Quando criou a empresa com outro sócio, em 2021, Henrique não imaginava um crescimento tão rápido. Atualmente, atende até 90 cães diariamente, somando as duas unidades. Com a abertura da terceira creche, a expectativa do empresário é de quase dobrar o número de “alunos”.
— Temos muitos filhos da pandemia. São cachorrinhos entre um a dois anos, que nunca tinham visto outro cão, e sempre com o tutor do lado. Agora, com as pessoas voltando a trabalhar, ganhamos muitos clientes nos últimos meses, pois o cão não pode ficar o dia inteiro trancado em um apartamento — contou Arellano.
No dia em que GZH visitou o local, uma festa de aniversário ocorria. Toda a comida oferecida, como o bolo, sanduíches, cupcakes e brigadeiros, eram para o aniversariante – um border collie de dois anos chamado Bazuca – e os coleguinhas convidados.
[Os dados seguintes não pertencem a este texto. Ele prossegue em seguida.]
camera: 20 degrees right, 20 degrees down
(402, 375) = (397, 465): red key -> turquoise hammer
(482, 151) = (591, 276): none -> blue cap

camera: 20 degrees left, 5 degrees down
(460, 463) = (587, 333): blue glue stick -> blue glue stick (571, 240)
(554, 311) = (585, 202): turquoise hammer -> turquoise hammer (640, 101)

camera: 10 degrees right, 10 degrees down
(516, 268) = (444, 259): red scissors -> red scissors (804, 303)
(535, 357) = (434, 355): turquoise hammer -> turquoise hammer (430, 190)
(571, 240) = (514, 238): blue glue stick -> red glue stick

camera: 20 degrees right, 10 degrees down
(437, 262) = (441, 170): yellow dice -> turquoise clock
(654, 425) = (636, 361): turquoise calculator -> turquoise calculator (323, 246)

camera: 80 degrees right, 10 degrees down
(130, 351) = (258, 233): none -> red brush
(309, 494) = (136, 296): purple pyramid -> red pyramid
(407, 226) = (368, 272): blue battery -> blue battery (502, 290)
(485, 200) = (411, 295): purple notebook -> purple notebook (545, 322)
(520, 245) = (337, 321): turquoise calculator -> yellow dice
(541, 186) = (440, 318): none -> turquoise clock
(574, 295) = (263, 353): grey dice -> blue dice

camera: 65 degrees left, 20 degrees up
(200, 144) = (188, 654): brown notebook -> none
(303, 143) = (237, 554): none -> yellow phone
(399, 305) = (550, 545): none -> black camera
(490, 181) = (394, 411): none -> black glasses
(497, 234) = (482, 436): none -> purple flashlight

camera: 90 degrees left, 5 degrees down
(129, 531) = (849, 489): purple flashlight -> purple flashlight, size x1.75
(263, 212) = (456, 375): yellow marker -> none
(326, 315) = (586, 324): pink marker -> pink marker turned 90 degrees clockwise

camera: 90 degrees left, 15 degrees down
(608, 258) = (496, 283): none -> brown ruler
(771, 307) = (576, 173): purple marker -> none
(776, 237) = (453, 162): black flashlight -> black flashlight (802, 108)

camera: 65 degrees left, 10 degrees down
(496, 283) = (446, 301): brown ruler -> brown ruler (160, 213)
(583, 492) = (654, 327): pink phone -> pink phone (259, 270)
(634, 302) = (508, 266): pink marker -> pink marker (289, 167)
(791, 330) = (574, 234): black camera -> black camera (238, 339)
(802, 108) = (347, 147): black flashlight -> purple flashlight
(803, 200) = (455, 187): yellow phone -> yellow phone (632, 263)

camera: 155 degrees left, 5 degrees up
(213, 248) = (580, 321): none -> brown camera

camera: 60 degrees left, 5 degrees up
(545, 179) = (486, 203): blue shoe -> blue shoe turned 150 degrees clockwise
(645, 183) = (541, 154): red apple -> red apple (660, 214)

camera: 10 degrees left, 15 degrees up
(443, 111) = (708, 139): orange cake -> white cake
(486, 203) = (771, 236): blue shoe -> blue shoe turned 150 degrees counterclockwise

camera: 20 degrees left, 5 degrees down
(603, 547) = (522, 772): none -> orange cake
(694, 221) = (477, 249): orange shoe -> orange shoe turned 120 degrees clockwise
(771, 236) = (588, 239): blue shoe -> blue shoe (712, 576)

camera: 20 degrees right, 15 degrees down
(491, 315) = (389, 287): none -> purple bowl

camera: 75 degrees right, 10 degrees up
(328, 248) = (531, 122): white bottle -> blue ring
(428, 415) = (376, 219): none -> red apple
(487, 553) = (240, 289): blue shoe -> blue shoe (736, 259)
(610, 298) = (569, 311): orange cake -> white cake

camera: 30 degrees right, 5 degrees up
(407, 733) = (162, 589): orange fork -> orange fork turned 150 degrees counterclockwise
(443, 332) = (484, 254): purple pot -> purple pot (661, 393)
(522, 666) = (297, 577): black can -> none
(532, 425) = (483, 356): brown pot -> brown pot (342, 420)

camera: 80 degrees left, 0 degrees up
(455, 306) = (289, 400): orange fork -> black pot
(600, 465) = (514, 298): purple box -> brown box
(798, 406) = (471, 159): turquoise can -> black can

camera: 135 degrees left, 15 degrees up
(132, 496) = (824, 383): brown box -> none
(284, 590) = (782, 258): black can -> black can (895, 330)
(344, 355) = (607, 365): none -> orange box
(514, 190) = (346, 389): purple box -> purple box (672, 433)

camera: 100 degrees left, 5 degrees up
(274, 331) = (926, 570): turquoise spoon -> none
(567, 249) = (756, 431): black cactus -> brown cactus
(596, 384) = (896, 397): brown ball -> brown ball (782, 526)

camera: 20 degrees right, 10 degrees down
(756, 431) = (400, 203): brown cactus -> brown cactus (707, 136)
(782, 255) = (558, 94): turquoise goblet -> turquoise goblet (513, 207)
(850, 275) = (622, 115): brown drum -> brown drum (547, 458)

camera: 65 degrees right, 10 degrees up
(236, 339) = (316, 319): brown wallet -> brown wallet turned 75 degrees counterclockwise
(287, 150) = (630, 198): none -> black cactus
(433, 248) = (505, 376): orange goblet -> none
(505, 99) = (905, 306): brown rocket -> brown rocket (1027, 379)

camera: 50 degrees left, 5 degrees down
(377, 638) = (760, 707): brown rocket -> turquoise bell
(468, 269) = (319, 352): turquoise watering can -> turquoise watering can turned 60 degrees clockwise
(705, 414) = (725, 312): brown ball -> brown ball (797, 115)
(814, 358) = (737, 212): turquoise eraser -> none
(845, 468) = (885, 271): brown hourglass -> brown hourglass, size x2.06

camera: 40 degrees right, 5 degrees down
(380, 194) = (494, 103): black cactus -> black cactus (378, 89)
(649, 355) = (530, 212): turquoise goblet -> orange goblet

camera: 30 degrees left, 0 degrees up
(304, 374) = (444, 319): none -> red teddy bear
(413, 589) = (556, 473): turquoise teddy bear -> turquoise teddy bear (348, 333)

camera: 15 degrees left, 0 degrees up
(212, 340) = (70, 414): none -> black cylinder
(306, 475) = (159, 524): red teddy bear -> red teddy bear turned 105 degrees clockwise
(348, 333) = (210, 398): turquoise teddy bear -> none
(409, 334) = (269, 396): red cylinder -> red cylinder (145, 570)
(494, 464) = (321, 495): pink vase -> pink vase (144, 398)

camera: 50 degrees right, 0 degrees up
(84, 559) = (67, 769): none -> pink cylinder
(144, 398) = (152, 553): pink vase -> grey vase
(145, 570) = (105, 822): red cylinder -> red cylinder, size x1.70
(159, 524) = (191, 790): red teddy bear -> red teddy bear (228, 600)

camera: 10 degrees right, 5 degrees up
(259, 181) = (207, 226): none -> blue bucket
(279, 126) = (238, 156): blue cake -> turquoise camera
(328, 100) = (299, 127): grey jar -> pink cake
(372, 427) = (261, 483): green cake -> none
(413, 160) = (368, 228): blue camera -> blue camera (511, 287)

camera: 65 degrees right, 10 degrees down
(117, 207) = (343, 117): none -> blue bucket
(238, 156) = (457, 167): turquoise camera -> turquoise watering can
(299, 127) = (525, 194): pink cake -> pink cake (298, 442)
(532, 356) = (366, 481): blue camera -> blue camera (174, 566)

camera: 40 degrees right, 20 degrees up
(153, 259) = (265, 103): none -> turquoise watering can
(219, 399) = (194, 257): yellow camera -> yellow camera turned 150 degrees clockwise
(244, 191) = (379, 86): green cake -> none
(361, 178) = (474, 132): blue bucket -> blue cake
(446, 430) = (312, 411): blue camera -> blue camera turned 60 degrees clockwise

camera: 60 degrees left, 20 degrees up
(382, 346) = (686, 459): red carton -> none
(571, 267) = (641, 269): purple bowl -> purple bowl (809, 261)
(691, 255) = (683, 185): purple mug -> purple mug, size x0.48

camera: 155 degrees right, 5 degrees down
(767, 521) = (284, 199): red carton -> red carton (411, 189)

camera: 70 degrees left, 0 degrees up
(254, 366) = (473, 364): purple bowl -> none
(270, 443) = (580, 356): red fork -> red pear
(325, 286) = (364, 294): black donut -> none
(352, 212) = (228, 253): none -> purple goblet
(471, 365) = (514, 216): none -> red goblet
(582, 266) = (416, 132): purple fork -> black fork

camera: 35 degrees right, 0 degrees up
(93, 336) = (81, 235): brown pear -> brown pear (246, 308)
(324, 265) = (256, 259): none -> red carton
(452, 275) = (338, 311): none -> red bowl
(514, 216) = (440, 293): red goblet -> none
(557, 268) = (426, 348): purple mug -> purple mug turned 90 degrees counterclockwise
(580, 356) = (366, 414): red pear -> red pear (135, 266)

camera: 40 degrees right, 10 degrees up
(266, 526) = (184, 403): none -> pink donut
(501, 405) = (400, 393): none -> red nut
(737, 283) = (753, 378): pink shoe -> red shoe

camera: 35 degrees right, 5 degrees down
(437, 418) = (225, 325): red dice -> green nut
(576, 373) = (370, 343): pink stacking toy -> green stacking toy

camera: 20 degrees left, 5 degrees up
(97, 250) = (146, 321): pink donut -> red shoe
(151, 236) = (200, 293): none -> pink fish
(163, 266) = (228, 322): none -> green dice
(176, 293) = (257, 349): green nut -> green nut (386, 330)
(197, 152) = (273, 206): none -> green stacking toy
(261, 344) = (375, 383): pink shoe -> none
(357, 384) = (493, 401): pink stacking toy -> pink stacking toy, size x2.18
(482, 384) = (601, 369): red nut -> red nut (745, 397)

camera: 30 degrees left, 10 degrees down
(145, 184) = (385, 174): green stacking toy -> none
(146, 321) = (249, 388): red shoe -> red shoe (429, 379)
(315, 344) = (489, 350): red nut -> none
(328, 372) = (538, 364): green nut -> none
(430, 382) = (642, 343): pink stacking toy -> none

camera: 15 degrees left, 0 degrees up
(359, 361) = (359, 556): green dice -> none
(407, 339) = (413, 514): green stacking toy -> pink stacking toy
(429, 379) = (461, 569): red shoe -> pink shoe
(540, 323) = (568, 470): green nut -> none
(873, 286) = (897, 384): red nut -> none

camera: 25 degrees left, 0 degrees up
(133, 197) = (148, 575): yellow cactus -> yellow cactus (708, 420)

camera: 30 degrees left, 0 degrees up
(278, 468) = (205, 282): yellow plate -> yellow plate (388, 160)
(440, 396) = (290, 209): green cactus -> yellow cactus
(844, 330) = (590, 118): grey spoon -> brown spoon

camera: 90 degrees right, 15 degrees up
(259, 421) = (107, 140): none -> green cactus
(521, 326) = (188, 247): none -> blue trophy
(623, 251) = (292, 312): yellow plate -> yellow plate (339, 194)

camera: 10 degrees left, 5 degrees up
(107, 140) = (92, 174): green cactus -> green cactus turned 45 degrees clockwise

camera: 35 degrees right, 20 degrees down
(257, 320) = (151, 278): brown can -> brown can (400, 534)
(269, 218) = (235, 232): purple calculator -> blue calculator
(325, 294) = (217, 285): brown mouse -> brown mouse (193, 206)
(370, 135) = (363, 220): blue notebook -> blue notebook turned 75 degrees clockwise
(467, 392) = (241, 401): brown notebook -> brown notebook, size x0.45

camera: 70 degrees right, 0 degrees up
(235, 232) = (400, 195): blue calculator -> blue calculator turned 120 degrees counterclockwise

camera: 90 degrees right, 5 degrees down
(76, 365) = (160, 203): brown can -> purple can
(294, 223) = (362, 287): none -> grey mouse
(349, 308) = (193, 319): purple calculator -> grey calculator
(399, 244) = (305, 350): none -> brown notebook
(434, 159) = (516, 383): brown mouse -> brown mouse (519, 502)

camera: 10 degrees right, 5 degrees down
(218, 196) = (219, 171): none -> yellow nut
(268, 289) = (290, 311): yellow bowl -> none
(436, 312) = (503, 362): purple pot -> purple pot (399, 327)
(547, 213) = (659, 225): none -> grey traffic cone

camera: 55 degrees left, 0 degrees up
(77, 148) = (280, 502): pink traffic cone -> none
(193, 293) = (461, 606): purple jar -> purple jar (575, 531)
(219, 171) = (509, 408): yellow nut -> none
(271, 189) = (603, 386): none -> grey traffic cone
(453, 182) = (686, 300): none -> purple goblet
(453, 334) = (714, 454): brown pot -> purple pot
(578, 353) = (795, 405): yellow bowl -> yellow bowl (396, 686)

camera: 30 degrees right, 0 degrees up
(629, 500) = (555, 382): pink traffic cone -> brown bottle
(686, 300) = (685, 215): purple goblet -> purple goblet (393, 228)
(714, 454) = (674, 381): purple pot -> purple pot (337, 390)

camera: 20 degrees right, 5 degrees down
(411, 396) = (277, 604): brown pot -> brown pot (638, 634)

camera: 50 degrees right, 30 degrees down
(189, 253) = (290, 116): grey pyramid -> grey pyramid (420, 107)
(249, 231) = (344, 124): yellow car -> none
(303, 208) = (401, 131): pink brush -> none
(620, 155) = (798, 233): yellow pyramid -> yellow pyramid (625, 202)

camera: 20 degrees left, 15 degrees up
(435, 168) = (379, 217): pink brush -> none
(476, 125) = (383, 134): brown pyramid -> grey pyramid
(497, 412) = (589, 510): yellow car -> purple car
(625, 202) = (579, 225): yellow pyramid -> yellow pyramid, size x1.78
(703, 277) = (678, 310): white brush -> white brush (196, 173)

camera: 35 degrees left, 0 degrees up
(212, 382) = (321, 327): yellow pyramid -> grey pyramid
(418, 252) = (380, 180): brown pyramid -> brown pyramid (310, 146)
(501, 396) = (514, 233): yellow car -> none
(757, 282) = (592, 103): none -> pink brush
Entre eles, estava a husky Nala, três anos. Natural do Canadá, a cadela veio com o casal de empresários Paulo Cardoso e Melissa Pauli Cardoso, 33 e 29 anos, respectivamente. Eles pretendem permanecer por um ano no Brasil e não tinham como deixá-la na cidade onde residem.
Aqui em Porto Alegre, Nala frequentou outras duas creches, mas não se adaptou. Paulo conta que precisava encontrar um local em que os profissionais falam inglês, já que a esposa é canadense.
—Nos primeiros 10 dias, ela estava um pouco confusa. Mas, depois, deu certo. Hoje, a Nala pede todo dia para vir para creche. Se alguém vai buscá-la, ela faz uma festa e corre para o carro. Quando eu vou levá-la e, ela escuta a chave do carro, vai correndo para perto da mochilinha dela e fica sentada esperando a hora de sair. Quando estamos chegando perto, ela começa a gritar como uma louca dentro do carro. Ela realmente adora — contou Paulo.
Em nome da saúde
E não são somente os cães saudáveis podem contar com um serviço deste tipo. Animais com alguma dificuldade motora, obesos ou mesmo já com idade avançada podem permanecer sob os cuidados de uma equipe veterinária. Os serviços de spa e day care são oferecidos pela Clínica VitalVet, que atua na reabilitação de cães e gatos.
O médico veterinário e proprietário do espaço, Ricardo de Bem Pacheco, ressalta que o day care é focado nos animais com necessidades especiais – que não caminham sozinhos, que são idosos ou ainda que têm problemas cognitivos.
— É feita uma programação de exercícios para este bichinho ao longo do tempo de permanência durante o dia na clínica para que ele tenha esse estímulo de ter interações tanto com o ambiente quanto com outros animais — ressalta.
Já o spa é destinado para o animal com obesidade, que tem condições plenas de saúde, mas, por algum motivo, não estão conseguindo fazer esse gasto energético ou estão comendo mais do que deveriam. Vai desde orientação nutricional até a realização de exercícios. O animal caminha na esteira, nada na piscina, faz circuitos funcionais.
—Infelizmente, nesse processo de humanização dos animais, eles acabam não tendo uma rotina de exercícios, passam o dia trancados em casa e, em muitos casos, com pisos que não são apropriados para o andar deles, o que prejudica as articulações. Essa união resulta ainda em ganho de peso e fraqueza muscular. A consequência disso é que muitos animais desenvolvem problemas ortopédicos e de coluna — completou Pacheco.
Assim como na creche, o serviço pode ser contratado por plano em que o tutor estabelece o número de dias que o animal irá para a clínica, aliada a orientação do médico veterinário.